Le tableau suivant indique d'une manière générale et facile à saisir la classification des diverses preuves auxquelles on peut en appeler, et qui seront développées dans les paragraphes suivants.
1. PREUVES EXTERIEURES
appréciables par les sens et l'intelligence. 1° Directes , comme les miracles du Sauveur
Jean , III, 2 ; V, 36 ; X , 37; XIV, 11.
2° Rétrospectives , comme les rapports de Christ avec les miracles et les prophéties de l'Ancien-Testament
3° Prospectives, comme l'accomplissement des prophéties depuis les jours du Sauveur
Il. PREUVES INTÉRIEURES.
a. Morales , faisant appel à la conscience.
1° Les préceptes moraux de la Bible.
2° Caractère de notre Seigneur et des écrivains inspirés.
3° Caractère et vie des premiers chrétiens , et influence générale de la vérité.
b. Spirituelles , faisant appel à notre intelligence et au nouvel homme tout entier.
1° La preuve Scripturaire ou littéraire , ou la sagesse et l'harmonie de la Révélation :
Dans ses diverses dispensations
Dans les portions diverses du recueil sacré (Paley , etc)
Avec la nature (Butler , Chalmers).
2° La preuve expérimentale. L'Evangile est approprié à tous nos besoins (Pascal , Erskine, J.-J. Gurney)

—————

- [Objectif 1]: Reformulez plus brièvement le paragraphe de l'extrait qui commence par « Le tableau suivant indique », sans perdre ses faits principaux.
- [Objectif 2]: Dressez la liste complète des noms d'auteurs placés entre parenthèses dans l'extrait.
- [Objectif 3]: Reproduisez fidèlement le passage de l'extrait allant de « 2° Rétrospectives , comme » jusqu'à « à la conscience. ».

- [Données affichées]:
—————

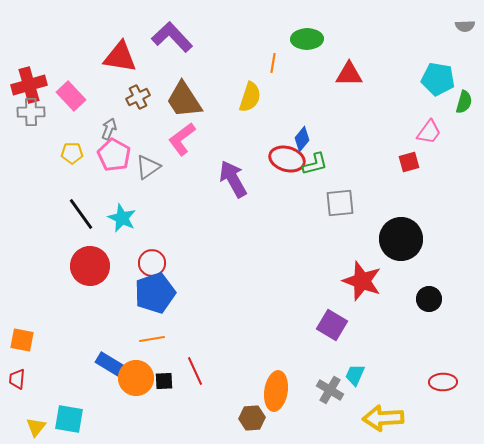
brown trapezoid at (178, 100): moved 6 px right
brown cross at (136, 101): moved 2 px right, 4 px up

—————

- [Réponse finale 1]: Le tableau ci-dessous présente simplement le classement des différentes preuves que l'on peut invoquer, lesquelles sont détaillées dans les paragraphes suivants.

- [Réponse finale 2]:
- Paley
- Butler
- Chalmers
- Pascal
- Erskine
- J.-J. Gurney

- [Réponse finale 3]:
2° Rétrospectives , comme les rapports de Christ avec les miracles et les prophéties de l'Ancien-Testament
3° Prospectives, comme l'accomplissement des prophéties depuis les jours du Sauveur
Il. PREUVES INTÉRIEURES.
a. Morales , faisant appel à la conscience.